▸ What you have to do
Transcribe the text of every item below word for word, leaving out the pictures.

▸ Input data

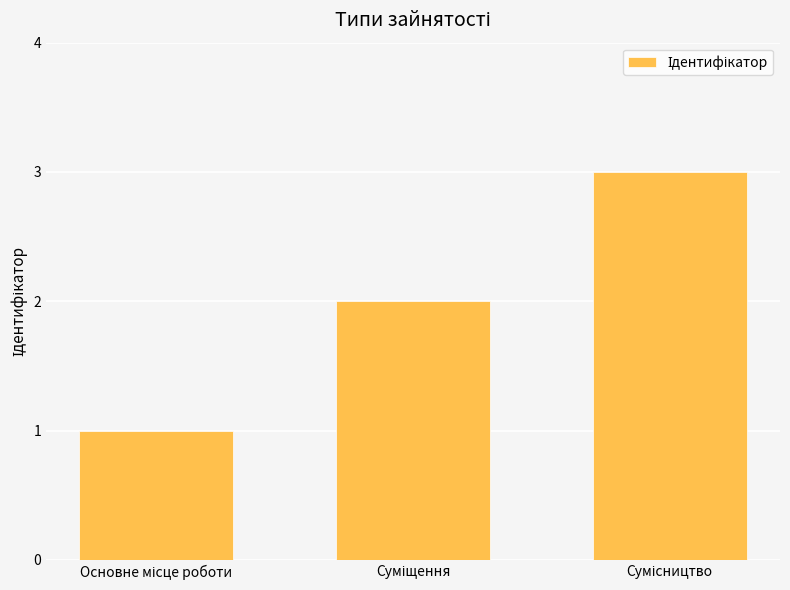

What is the greatest value displayed?

3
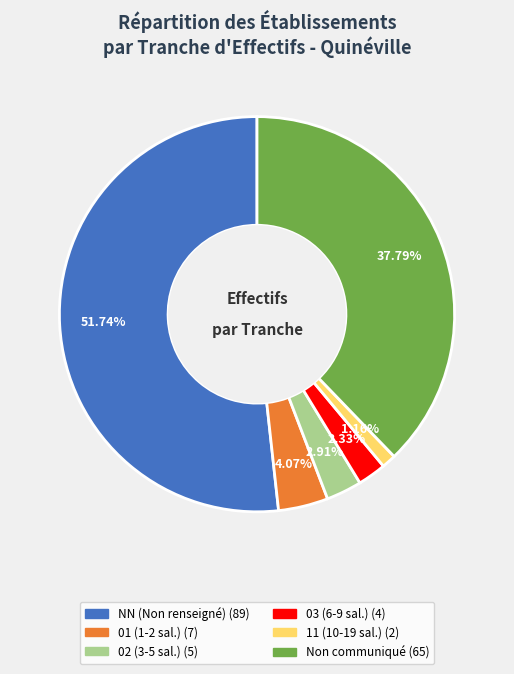

Is there any slice that represents more than half of the pie?

Yes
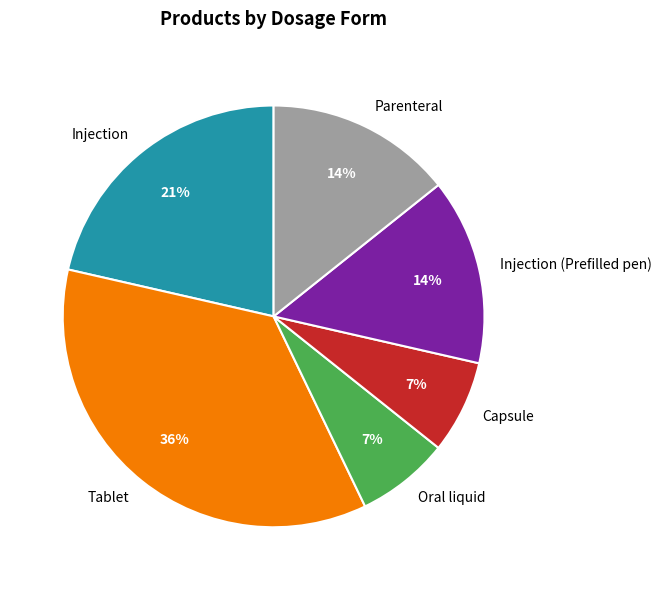

Combined, do Parenteral and Oral liquid account for over 50%?

No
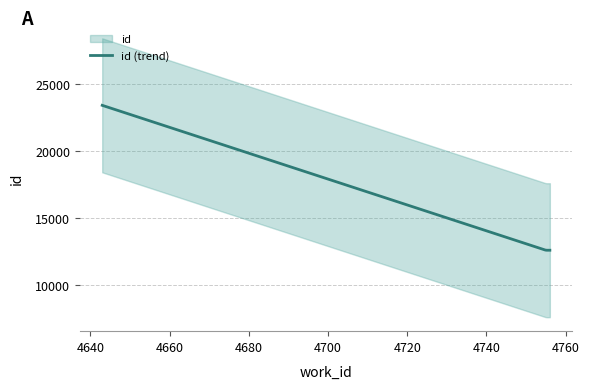

What is the minimum value for id (trend)?

12585.2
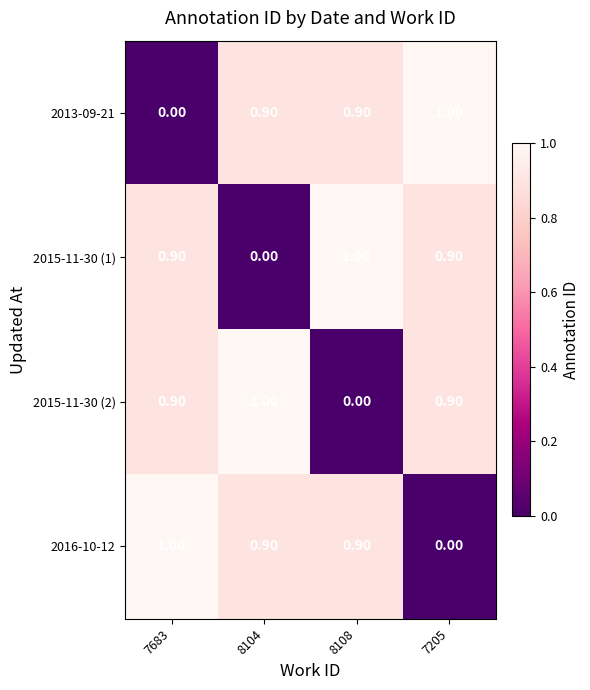

At how many categories does at least one series exceed 0?

4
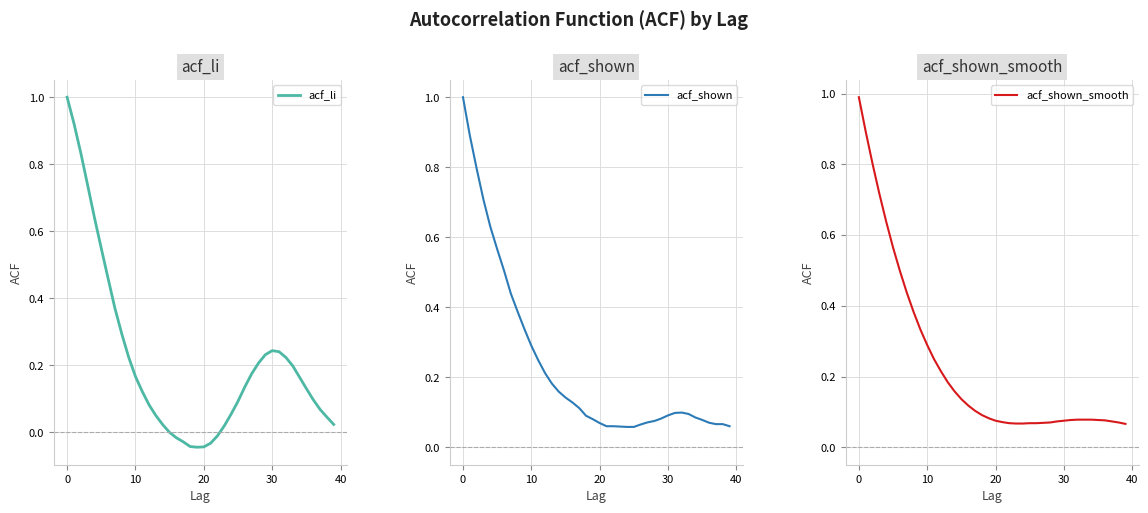

What is the highest value of the acf_li series?

1.0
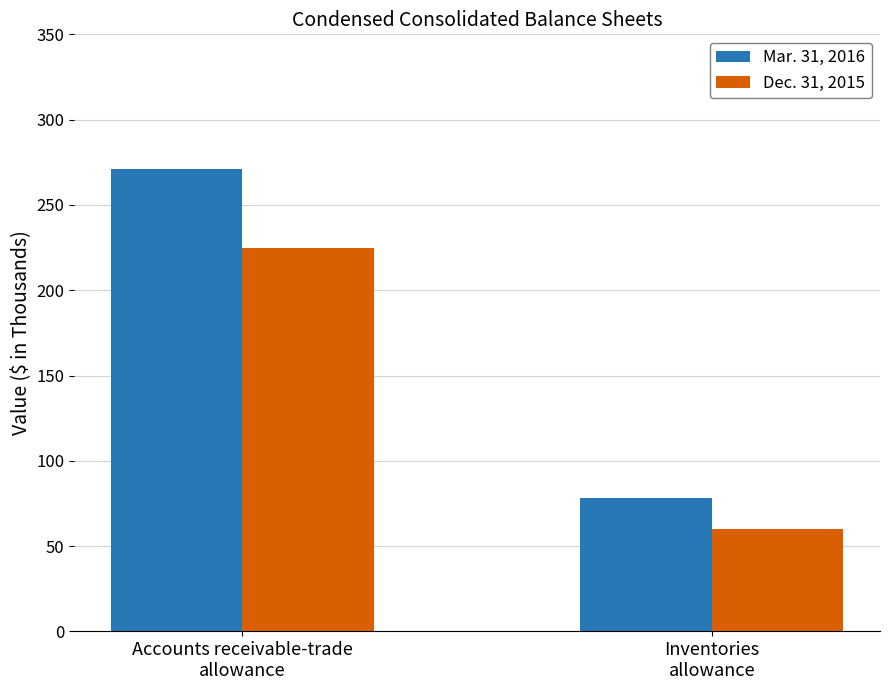

List the series in order of their overall mean, lowest first.

Dec. 31, 2015, Mar. 31, 2016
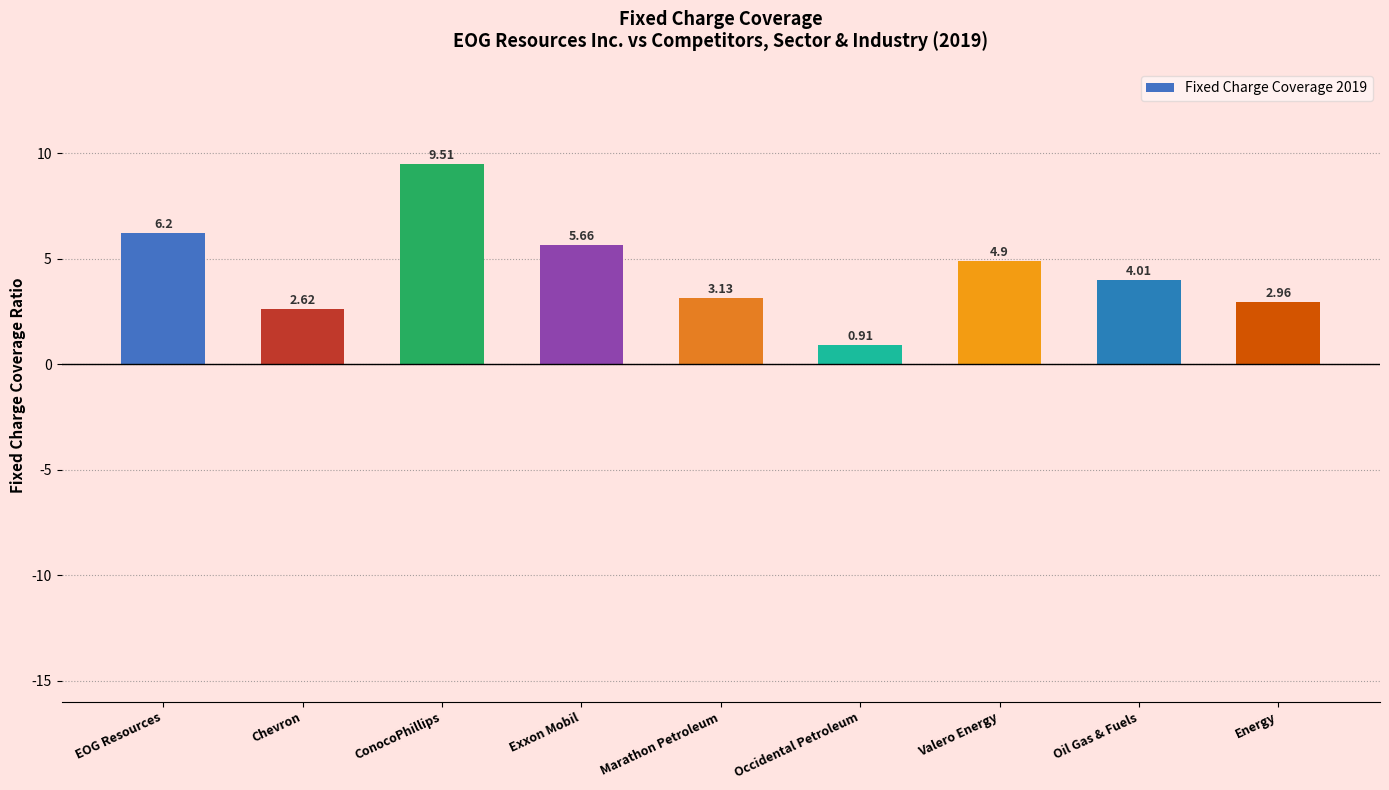

Does the chart contain any negative values?

No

▸ Response
What is the greatest value displayed?

3

Is there any slice that represents more than half of the pie?

Yes

Combined, do Parenteral and Oral liquid account for over 50%?

No

What is the minimum value for id (trend)?

12585.2

At how many categories does at least one series exceed 0?

4

What is the highest value of the acf_li series?

1.0

List the series in order of their overall mean, lowest first.

Dec. 31, 2015, Mar. 31, 2016

Does the chart contain any negative values?

No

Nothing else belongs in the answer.